• VORLIEGENDER TEXT:

Leitsatz
- Der Gegenstandswert für die Gebühren des von einem Gläubiger mit der Vertretung im Insolvenzverfahren beauftragten Rechtsanwalts richtet sich nach dem Nennwert der Gläubigerforderung.
- Der Gegenstandswert des vom Schuldner beauftragten Rechtsanwalts richtet sich nach dem Wert der Insolvenzmasse, gleichgültig durch wen eine verfahrenseinleitende Maßnahme erfolgt ist (gegen OLG Dresden MDR 1994, 1253).
OLG Saarbrücken, Beschl. v. 30.10.2014 – 5 W 46/14
1 Sachverhalt
Mit Schriftsatz vom 18.7.2013 beantragte der Antragsteller die Eröffnung des Insolvenzverfahrens über das Vermögen der Antragsgegnerin. In der Anlage zu seinem Schriftsatz vom 15.10.2013 bezifferte er seine Forderungen gegen die Antragsgegnerin auf 1.222.933,95 EUR.

• ENTNOMMENES MATERIAL:

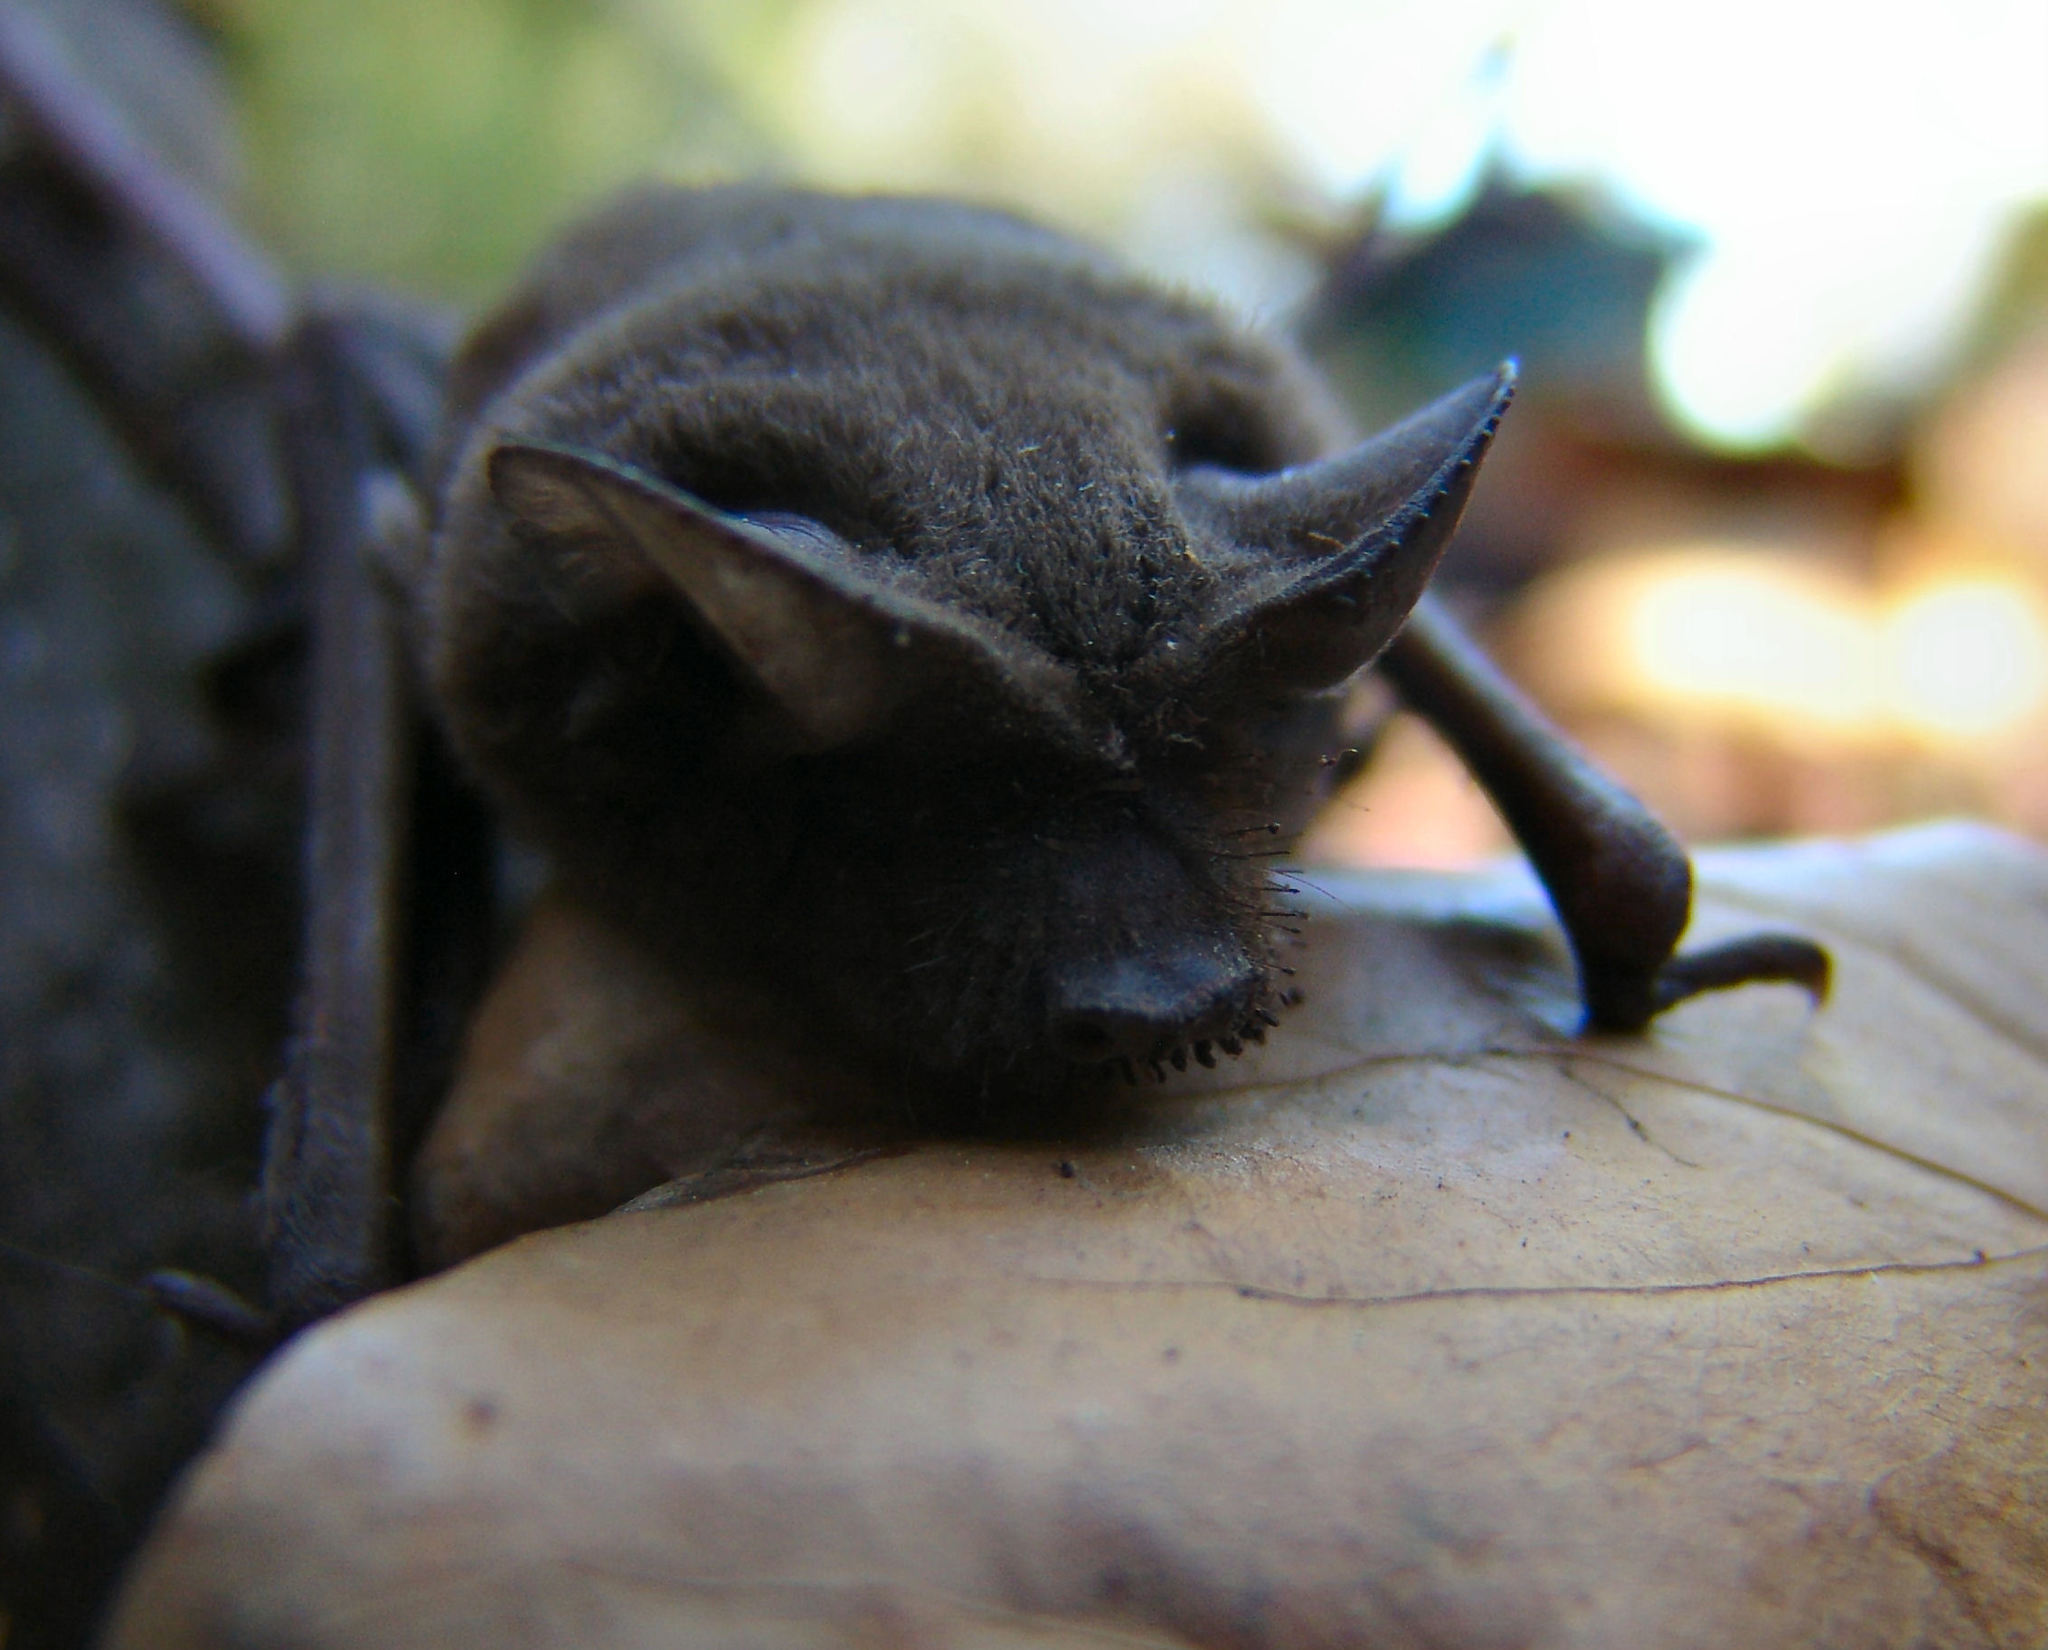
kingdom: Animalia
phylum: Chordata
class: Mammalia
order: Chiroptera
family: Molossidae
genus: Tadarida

--

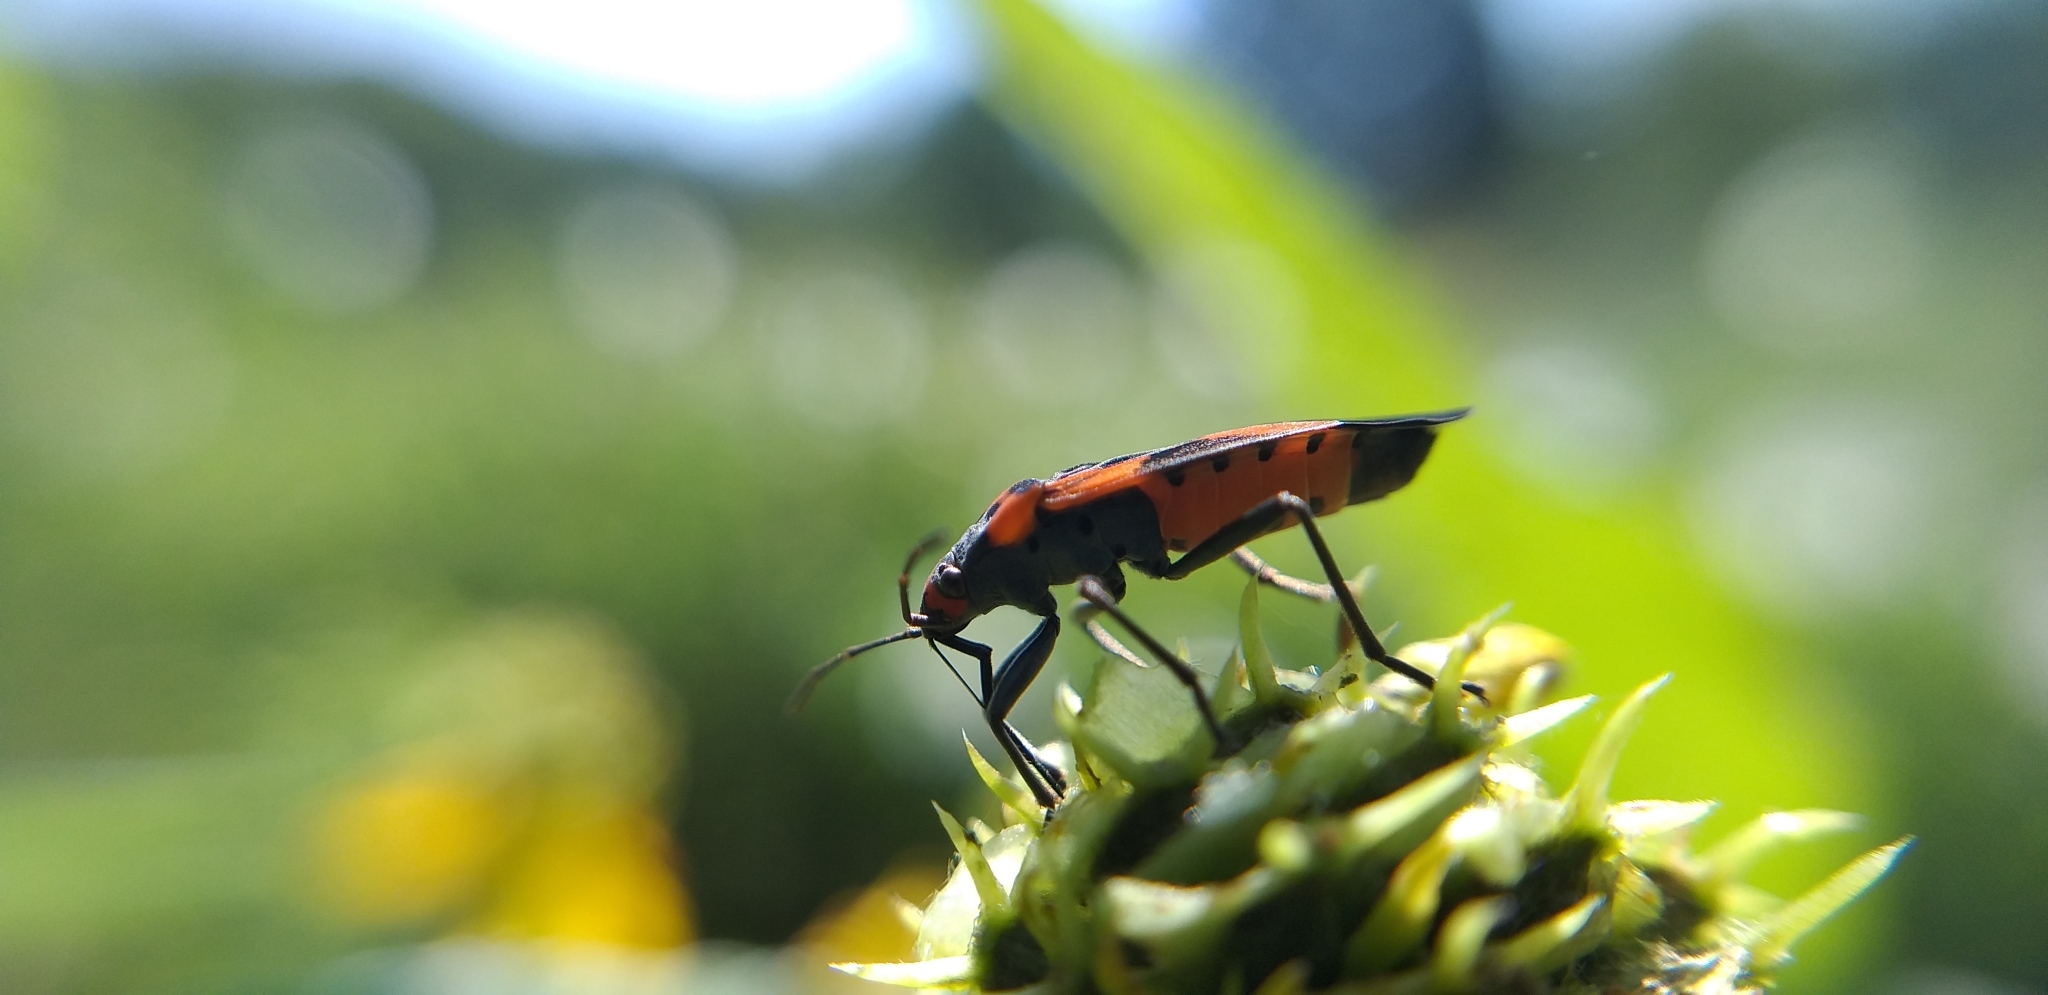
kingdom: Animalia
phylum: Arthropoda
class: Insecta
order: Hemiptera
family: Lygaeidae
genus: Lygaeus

• AUFGABE 1:
Gib aus dem Beschluss zum Gegenstandswert die Passage wörtlich wieder, die mit „OLG Saarbrücken, Beschl.“ einsetzt und bis einschließlich „auf 1.222.933,95 EUR.“ reicht.
• AUFGABE 2:
Fasse im Beschluss zum Gegenstandswert den Absatz, der mit „Mit Schriftsatz vom 18.7.2013“ beginnt, als knappe Stichpunktliste zusammen und behalte dabei Daten und Betrag bei.
• AUFGABE 3:
Erläutere anhand des Beschlusses zum Gegenstandswert in höchstens drei Sätzen, wonach sich der Gegenstandswert für den vom Schuldner beauftragten Rechtsanwalt richtet und ob es darauf ankommt, wer das Verfahren eingeleitet hat.

• FERTIGE LÖSUNG 1:
OLG Saarbrücken, Beschl. v. 30.10.2014 – 5 W 46/14
1 Sachverhalt
Mit Schriftsatz vom 18.7.2013 beantragte der Antragsteller die Eröffnung des Insolvenzverfahrens über das Vermögen der Antragsgegnerin. In der Anlage zu seinem Schriftsatz vom 15.10.2013 bezifferte er seine Forderungen gegen die Antragsgegnerin auf 1.222.933,95 EUR.

• FERTIGE LÖSUNG 2:
- 18.7.2013: Der Antragsteller beantragt per Schriftsatz die Eröffnung des Insolvenzverfahrens über das Vermögen der Antragsgegnerin.
- Anlage zum Schriftsatz vom 15.10.2013: Er beziffert seine Forderungen gegen die Antragsgegnerin auf 1.222.933,95 EUR.

• FERTIGE LÖSUNG 3:
Maßgeblich ist der Wert der Insolvenzmasse. Dabei ist gleichgültig, durch wen eine verfahrenseinleitende Maßnahme erfolgt ist. Damit stellt sich das Gericht gegen OLG Dresden MDR 1994, 1253.